There is something quietly iconoclastic about Eugène Green’s latest film Le Fils de Joseph, and the clue is quite clearly in the name: The Son of Joseph. This is not the story of Jesus, though it still retains elements of the nativity story, nor is it technically about the son of Joseph, at least not in the traditional sense. The title is a misnomer – this is a tale not of family but of kin – and says more about the film’s tone than anything else.
For The Son of Joseph is misleading in the same way that a joke is misleading; Green must first establish some form of expectation if he is to have any hope of subverting it later. As Christianity Today notes in its review of the film: “The Son of Joseph is a film rife with Biblical allusions, though it’s hardly a Bible film (and certainly not a ‘faith-based’ one)” .
Rather, these references serve as a sort of punchline -- or Easter egg, if you will. The point is not to ridicule religion (the same review goes on to describe the film as “a delightful, if slightly naughty, light-hearted farce”) but to use Father and Son as a model on which to experiment. Fatherlessness no longer implies Immaculate Conception; nor is it a familial vacancy that still requires filling. So what is a father, or indeed the Father?

Data listing:

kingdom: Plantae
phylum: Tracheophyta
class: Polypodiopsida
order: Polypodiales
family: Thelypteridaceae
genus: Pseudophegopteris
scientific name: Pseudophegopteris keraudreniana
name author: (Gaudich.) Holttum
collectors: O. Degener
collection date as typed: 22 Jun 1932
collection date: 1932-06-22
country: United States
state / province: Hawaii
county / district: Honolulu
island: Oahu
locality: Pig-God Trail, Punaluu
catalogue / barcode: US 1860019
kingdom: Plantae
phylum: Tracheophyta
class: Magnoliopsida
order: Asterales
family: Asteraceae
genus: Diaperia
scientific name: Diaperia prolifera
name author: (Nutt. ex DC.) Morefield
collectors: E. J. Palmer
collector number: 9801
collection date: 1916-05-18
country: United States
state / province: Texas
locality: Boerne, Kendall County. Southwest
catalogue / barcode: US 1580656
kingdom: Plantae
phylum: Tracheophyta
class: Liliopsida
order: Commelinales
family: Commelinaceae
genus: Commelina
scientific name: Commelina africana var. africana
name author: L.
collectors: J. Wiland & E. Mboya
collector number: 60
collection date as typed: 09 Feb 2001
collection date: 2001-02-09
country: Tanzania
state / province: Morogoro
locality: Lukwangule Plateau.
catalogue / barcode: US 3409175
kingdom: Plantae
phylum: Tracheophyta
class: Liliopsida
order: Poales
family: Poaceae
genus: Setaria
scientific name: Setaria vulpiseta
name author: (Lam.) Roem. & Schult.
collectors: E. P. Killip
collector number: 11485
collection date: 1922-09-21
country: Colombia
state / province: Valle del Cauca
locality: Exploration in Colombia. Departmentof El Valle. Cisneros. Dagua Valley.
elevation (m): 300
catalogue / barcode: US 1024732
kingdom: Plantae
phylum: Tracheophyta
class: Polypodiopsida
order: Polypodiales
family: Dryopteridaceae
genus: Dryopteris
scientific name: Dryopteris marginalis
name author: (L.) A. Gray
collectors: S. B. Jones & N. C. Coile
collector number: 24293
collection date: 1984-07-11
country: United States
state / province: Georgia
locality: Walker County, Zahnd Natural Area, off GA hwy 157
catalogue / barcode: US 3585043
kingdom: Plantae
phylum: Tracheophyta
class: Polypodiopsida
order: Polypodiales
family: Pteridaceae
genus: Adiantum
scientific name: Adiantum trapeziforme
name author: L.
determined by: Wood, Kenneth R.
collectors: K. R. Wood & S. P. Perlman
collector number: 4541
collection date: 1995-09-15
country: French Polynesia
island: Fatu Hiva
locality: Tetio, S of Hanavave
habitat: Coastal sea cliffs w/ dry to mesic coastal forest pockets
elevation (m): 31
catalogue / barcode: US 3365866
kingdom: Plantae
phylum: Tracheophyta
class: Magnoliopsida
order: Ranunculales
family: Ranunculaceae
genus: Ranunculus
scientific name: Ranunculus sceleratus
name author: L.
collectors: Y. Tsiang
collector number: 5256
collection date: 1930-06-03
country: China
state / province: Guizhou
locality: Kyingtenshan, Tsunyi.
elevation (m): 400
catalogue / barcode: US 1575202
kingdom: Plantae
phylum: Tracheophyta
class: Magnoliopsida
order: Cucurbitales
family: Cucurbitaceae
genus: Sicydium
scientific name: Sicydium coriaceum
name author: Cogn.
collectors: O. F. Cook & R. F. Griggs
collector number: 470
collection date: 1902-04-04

Problems and tasks >>
(A) Answer these questions from the film review, one per line:
(i) Who made Le Fils de Joseph?
(ii) Which publication's review of the film is quoted?
(iii) How does that publication describe the film in the second quotation?
(B) In the film review, swap "punchline" for "payoff" in the stretch from "For The Son" through "indeed the Father?", and write out the result.
(C) According to the film review, why must Green first establish some form of expectation in The Son of Joseph?
These records were taken from a separate source.

Responses >>
(A)
(i) Eugène Green
(ii) Christianity Today
(iii) As "a delightful, if slightly naughty, light-hearted farce"

(B)
For The Son of Joseph is misleading in the same way that a joke is misleading; Green must first establish some form of expectation if he is to have any hope of subverting it later. As Christianity Today notes in its review of the film: “The Son of Joseph is a film rife with Biblical allusions, though it’s hardly a Bible film (and certainly not a ‘faith-based’ one)” .
Rather, these references serve as a sort of payoff -- or Easter egg, if you will. The point is not to ridicule religion (the same review goes on to describe the film as “a delightful, if slightly naughty, light-hearted farce”) but to use Father and Son as a model on which to experiment. Fatherlessness no longer implies Immaculate Conception; nor is it a familial vacancy that still requires filling. So what is a father, or indeed the Father?

(C) The film misleads in the same way a joke does. Green must set up an expectation first if he is to have any hope of subverting it later.